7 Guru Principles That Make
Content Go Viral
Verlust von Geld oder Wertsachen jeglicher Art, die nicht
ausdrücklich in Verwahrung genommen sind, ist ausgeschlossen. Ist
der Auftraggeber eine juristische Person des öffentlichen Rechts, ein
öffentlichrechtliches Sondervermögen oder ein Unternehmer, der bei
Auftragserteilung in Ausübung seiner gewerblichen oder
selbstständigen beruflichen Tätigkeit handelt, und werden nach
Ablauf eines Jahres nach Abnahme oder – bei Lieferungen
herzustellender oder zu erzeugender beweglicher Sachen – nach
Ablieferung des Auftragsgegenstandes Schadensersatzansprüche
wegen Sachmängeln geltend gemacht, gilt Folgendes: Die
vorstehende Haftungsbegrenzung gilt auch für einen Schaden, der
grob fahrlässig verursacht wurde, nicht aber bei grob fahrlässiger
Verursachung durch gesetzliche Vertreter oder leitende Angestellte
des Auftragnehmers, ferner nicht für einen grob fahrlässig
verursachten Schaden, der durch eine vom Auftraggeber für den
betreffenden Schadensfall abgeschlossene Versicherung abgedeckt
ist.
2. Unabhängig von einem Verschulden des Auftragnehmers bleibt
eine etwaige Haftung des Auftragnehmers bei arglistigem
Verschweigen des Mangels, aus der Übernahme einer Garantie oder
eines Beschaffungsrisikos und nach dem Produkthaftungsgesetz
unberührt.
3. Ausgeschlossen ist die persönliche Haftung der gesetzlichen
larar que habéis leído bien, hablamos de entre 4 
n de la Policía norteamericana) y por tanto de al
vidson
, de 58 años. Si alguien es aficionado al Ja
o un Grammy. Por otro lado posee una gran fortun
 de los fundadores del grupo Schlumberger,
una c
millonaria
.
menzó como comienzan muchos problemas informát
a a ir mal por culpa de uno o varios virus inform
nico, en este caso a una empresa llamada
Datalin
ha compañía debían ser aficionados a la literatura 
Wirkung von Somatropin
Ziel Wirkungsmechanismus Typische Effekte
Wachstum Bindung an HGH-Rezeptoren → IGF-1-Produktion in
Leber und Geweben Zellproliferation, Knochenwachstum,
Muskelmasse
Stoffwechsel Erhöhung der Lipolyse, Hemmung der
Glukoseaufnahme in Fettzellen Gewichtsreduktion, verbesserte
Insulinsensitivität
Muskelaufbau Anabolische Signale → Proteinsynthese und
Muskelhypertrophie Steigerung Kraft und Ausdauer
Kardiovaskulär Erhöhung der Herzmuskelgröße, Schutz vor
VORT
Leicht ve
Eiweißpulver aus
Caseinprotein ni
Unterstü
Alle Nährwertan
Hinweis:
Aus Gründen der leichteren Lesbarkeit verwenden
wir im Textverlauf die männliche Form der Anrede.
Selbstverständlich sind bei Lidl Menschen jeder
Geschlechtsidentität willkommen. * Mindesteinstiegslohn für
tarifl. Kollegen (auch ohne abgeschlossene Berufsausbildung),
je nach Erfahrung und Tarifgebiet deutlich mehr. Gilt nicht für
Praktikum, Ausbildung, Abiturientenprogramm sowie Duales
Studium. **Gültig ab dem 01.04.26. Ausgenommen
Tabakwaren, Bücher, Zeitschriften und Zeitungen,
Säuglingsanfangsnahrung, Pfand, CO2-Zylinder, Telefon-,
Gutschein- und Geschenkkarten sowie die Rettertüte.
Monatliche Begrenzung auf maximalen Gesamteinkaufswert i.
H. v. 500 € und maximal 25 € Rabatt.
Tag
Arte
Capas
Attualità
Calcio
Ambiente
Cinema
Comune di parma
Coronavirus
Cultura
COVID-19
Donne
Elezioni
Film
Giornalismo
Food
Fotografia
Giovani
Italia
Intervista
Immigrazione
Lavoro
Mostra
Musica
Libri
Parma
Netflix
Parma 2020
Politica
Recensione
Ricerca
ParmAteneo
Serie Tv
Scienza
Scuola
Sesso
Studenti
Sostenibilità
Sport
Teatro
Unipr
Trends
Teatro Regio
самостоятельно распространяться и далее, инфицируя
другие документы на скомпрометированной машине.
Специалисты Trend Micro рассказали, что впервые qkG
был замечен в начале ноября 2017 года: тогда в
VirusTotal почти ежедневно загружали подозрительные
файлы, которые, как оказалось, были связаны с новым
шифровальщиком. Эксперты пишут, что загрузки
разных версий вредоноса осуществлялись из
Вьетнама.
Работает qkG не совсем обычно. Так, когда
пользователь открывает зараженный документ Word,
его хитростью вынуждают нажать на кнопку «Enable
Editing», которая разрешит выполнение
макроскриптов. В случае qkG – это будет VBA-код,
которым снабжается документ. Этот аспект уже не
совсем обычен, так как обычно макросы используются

◆ WHAT IS NEEDED
If a line falls between the first line of the entries and the line containing "grob fahrlässig verursacht", or is one of those two, restate it word for word; leave all other lines out.

◆ THE ANSWER
7 Guru Principles That Make
Content Go Viral
Verlust von Geld oder Wertsachen jeglicher Art, die nicht
ausdrücklich in Verwahrung genommen sind, ist ausgeschlossen. Ist
der Auftraggeber eine juristische Person des öffentlichen Rechts, ein
öffentlichrechtliches Sondervermögen oder ein Unternehmer, der bei
Auftragserteilung in Ausübung seiner gewerblichen oder
selbstständigen beruflichen Tätigkeit handelt, und werden nach
Ablauf eines Jahres nach Abnahme oder – bei Lieferungen
herzustellender oder zu erzeugender beweglicher Sachen – nach
Ablieferung des Auftragsgegenstandes Schadensersatzansprüche
wegen Sachmängeln geltend gemacht, gilt Folgendes: Die
vorstehende Haftungsbegrenzung gilt auch für einen Schaden, der
grob fahrlässig verursacht wurde, nicht aber bei grob fahrlässiger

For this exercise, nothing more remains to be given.